Al chiosco si mangia il Maxistecco e il Cucciolone. Nelle sale giochi si fanno due partite con 200 Lire. Le scarpe più fighe per giocare al campetto sono le Spalding e la scuola dell’obbligo la finiscono 6 ragazzini su 10. Significa che 4 di questi non avranno mai nemmeno la terza media e vivranno lavorando nell’attività di famiglia.

Le città sono vuote perché non esistono le partenze intelligenti.

I ragazzini sono tutti al mare o al campo con un pallone in mano.
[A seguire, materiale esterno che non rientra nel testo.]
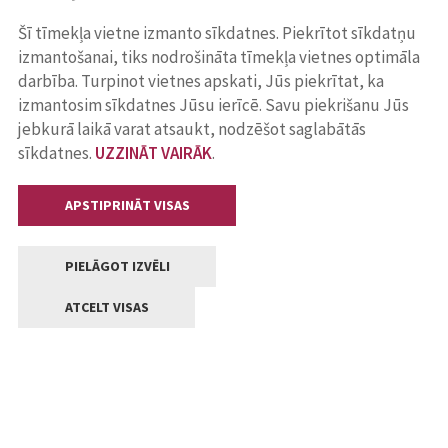
Šī tīmekļa vietne izmanto sīkdatnes. Piekrītot sīkdatņu
izmantošanai, tiks nodrošināta tīmekļa vietnes optimāla
darbība. Turpinot vietnes apskati, Jūs piekrītat, ka
izmantosim sīkdatnes Jūsu ierīcē. Savu piekrišanu Jūs
jebkurā laikā varat atsaukt, nodzēšot saglabātās
sīkdatnes.
UZZINĀT VAIRĀK
.
APSTIPRINĀT VISAS
PIELĀGOT IZVĒLI
ATCELT VISAS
Un adolescente dal sorriso irriverente prova a tirare da nove metri o prova a schiacciare. Gli amici lo prendono in giro e lo pregano di passare quella maledetta palla... ma lui ha un cronometro in testa.

3-2-1 e SBAM!

La squadra che ha perso paga la spuma al limone (c’era anche quella scura che assomigliava a una sorta di Chinotto).

C’è chi applaude, chi si lamenta. La maglietta scucita e sudata viene adagiata sulle spalle, con indosso solo l’orgoglio di essere il migliore.

L’anno prossimo gioco in serie A con la Juve Caserta!" Lo pronuncia come fosse il pacco che voleva scartare davanti agli amici dall’inizio della giornata. “Ma vattinne Vincè!” – rumoreggia il coro di simpatici e invidiosi insulti. Chi ci crede che giocherà in serie A.

Se solo lo avessero guardato bene negli occhi, quel ragazzino. Magari avrebbero visto già all’epoca, in quella calda estate tutta italiana, uno scorcio di America.